Start of Exercise data

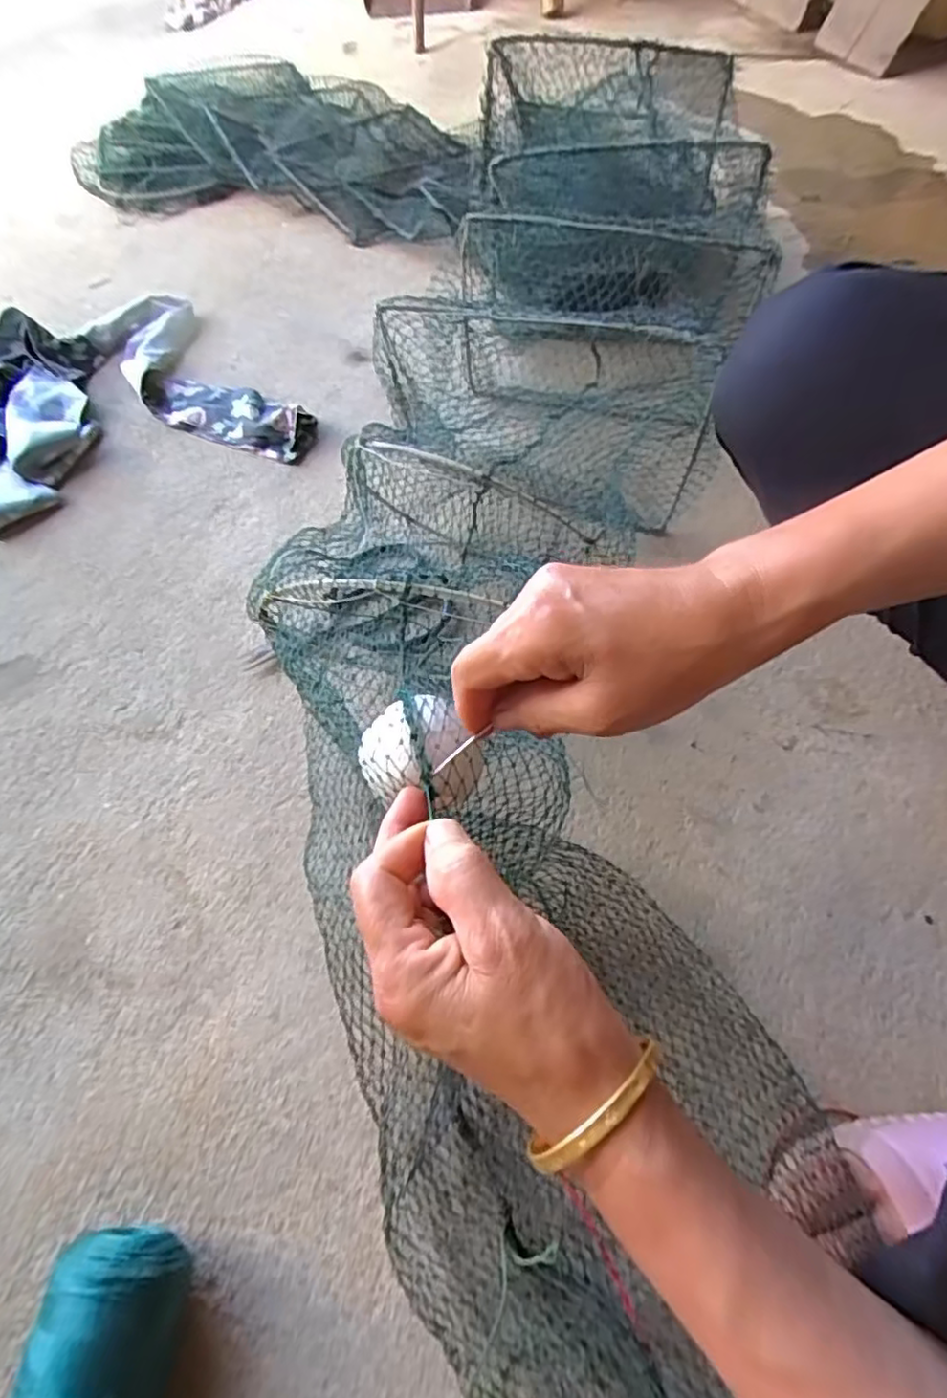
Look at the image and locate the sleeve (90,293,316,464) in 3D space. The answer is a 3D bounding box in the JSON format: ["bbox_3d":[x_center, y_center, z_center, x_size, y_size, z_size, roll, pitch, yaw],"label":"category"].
[{"bbox_3d":[-0.308,-0.360,0.736,0.128,0.034,0.340,-38,65,-18],"label":"sleeve"}]

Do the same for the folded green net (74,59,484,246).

End of Exercise data

**Activity**
Reproduce every line above as written, skipping pictures.

**Answer box**
Look at the image and locate the sleeve (90,293,316,464) in 3D space. The answer is a 3D bounding box in the JSON format: ["bbox_3d":[x_center, y_center, z_center, x_size, y_size, z_size, roll, pitch, yaw],"label":"category"].
[{"bbox_3d":[-0.308,-0.360,0.736,0.128,0.034,0.340,-38,65,-18],"label":"sleeve"}]

Do the same for the folded green net (74,59,484,246).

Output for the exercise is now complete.